As forças governamentais sírias apenas permitiram a retirada de Sheikh Maqsoud, pela frente que controlam, dos civis que careciam de cuidados médicos e restringiram a entrada na zona de equipamentos e abastecimentos médicos assim como da generalidade de alimentos, com a exceção de vegetais e pão. Residentes deste distrito de Alepo reportam que as farmácias estão vazias, muitas tendo mesmo fechado as portas.
“Já quase não há comida em todo o bairro”, assegurou um residente, avançando ainda que o que ainda existe dos fornecimentos de ajuda humanitária se está a acabar rapidamente.

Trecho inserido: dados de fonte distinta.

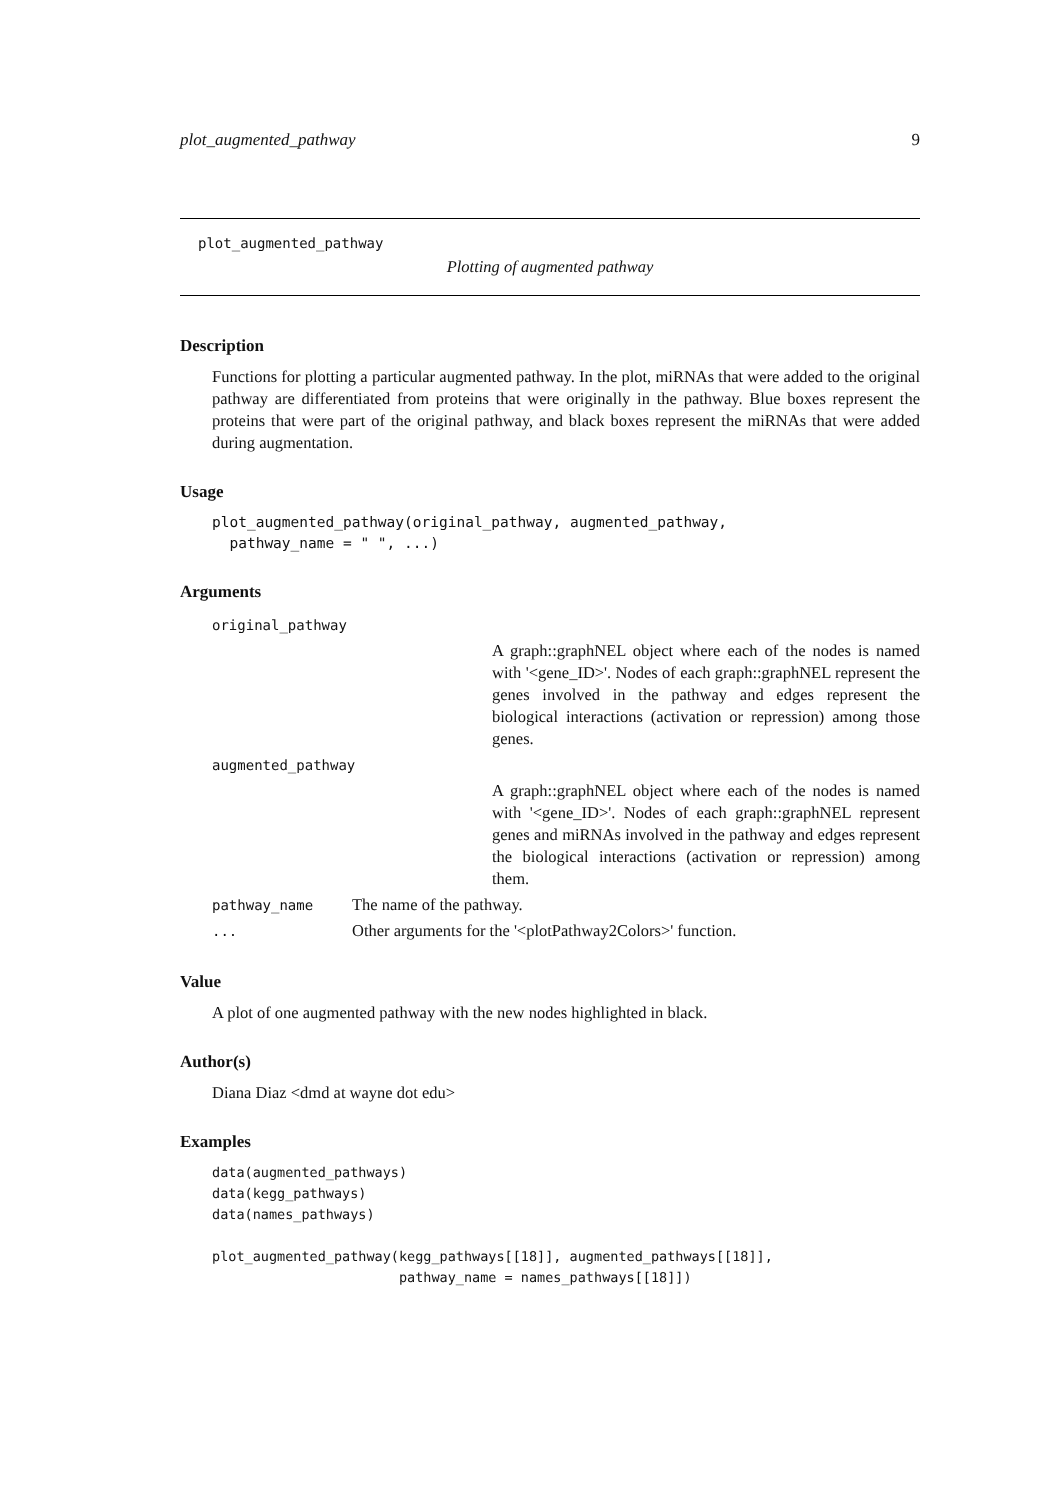plot_augmented_pathway 9
plot_augmented_pathway
Plotting of augmented pathway
Description
Functions for plotting a particular augmented pathway. In the plot, miRNAs that were added to the original pathway are differentiated from proteins that were originally in the pathway. Blue boxes represent the proteins that were part of the original pathway, and black boxes represent the miRNAs that were added during augmentation.
Usage
plot_augmented_pathway(original_pathway, augmented_pathway,
  pathway_name = " ", ...)
Arguments
| original_pathway | |
| | A graph::graphNEL object where each of the nodes is named with '<gene_ID>'. Nodes of each graph::graphNEL represent the genes involved in the pathway and edges represent the biological interactions (activation or repression) among those genes. |
| augmented_pathway | |
| | A graph::graphNEL object where each of the nodes is named with '<gene_ID>'. Nodes of each graph::graphNEL represent genes and miRNAs involved in the pathway and edges represent the biological interactions (activation or repression) among them. |
| pathway_name | The name of the pathway. |
| ... | Other arguments for the '<plotPathway2Colors>' function. |
Value
A plot of one augmented pathway with the new nodes highlighted in black.
Author(s)
Diana Diaz <dmd at wayne dot edu>
Examples
data(augmented_pathways)
data(kegg_pathways)
data(names_pathways)

plot_augmented_pathway(kegg_pathways[[18]], augmented_pathways[[18]],
                       pathway_name = names_pathways[[18]])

A vice-diretora interina do programa Médio Oriente e Norte de África da Amnistia Internacional alerta que “Sheikh Maqsoud está à beira de uma crise nas condições de sobrevivência. É crucial que o Governo sírio e os grupos armados permitam imediatamente o acesso sem quaisquer restrições à ajuda humanitária e autorizem aos civis sair da zona se assim o desejarem fazer”.
Os grupos armados que estão a atacam de forma indiscriminada a zona de Sheikh Maqsoud fazem parte da coligação militar Fatah Halab, a qual integra os grupos: Movimento Islâmico Ahrar ash-Sham, Exército do Islão, Frente al-Shamia, Brigada do Sultão Murad, Batalhões Sultão Fatih, Batalhões Fa Istaqim Kama Omirt, Batalhões Nour al-Deen Zinki, Brigada 13, Brigada 16, 1º Regimento (também conhecido como Al-Foj al-Awal) e Batalhões Abu Omara.
De acordo com a Rede Síria para os Direitos Humanos, pelo menos 23 civis foram mortos por bombardeamentos das YPG e por disparos de atiradores furtivos em áreas controladas por grupos da oposição na cidade de Alepo entre fevereiro e abril de 2016.